Step one under the Elliott plan would be to unify BHP’s dual-listed company structure into a single Australian-based and Australian tax resident listed company.

Step two would be to demerge the US petroleum business and list it in New York, while the third is to adopt a consistent and value-optimised capital return policy to monetise the substantial franking credit balance through discounted buy-backs.

BHP confirmed it had been in discussions with Elliott for “many” months and that it regularly reviewed opportunities to create value.

“After reviewing the elements of Elliott’s proposal, we have concluded that the costs and associated risks of Elliott’s proposal would significantly outweigh any potential benefits,” BHP said.

BHP said it kept the dual-listed structure under review, but could not identify benefits to outweigh the significant costs of unifying the company.

As for the New York listing of the US petroleum assets, BHP said there was no obvious discount in its trading multiples relative to the weighted average of relevant mining and oil and gas peers.

“BHP Billiton has disclosed the information the market needs to fully value the petroleum business,” it said.

“BHP Billiton’s approach is to optimise the long term value of the petroleum business through operating excellence.”

The company said it continued to assess the value buy-backs could create compared to competing objectives of strengthening the balance sheet, investing in growth or upping dividends.

BHP said it had returned around US$23 billion to shareholders in buy-backs since 2001, and paid around $56 billion in dividends.
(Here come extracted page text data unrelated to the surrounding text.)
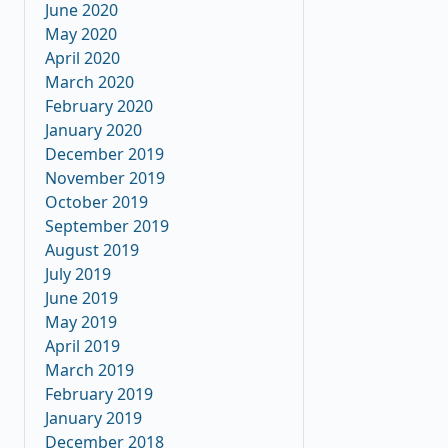
June 2020
May 2020
April 2020
March 2020
February 2020
January 2020
December 2019
November 2019
October 2019
September 2019
August 2019
July 2019
June 2019
May 2019
April 2019
March 2019
February 2019
January 2019
December 2018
“Since 2013, BHP Billiton has reduced the number of assets in the portfolio by more than one third, through the demerger of South32 and the sale of over $7 billion of assets,” it said.

“We have reduced unit costs by more than 40%. Under BHP Billiton’s updated dividend policy, shareholders now receive a minimum 50% of underlying earnings as a dividend each period.

“We have introduced a rigorous capital allocation framework, which balances value creation, cash returns to shareholders and through the cycle balance sheet strength in a transparent and consistent manner.

“In doing so, we have laid the foundations for the group to substantially grow the base value of its operations. Elliott’s proposal would put this at risk.”

BHP said it would provide a more formal response in due course.

Investec analysts described Elliott’s suggestions as “sensible”, while RBC Capital Markets analyst Paul Hissey said the ideas were nothing new.

“We believe global mining companies should be questioning the conventional diversified model in a new low debt, shareholder returns focused world,” he said.

“We would argue that the onshore business isn't the most compelling factor of BHP's investment case, given is capital intensity and lack of free cashflow generation (so far).

“We await BHP's formal response to the letter but expect the company to resist given its favourable view of the petroleum market, having recently set out petroleum as their top pick in terms of supply opportunity and time until market rebalance.”

BHP shares rose by 3.5% in New York overnight and by 2.2% in London, after gaining 4.6% to A$25.73 in Australia yesterday.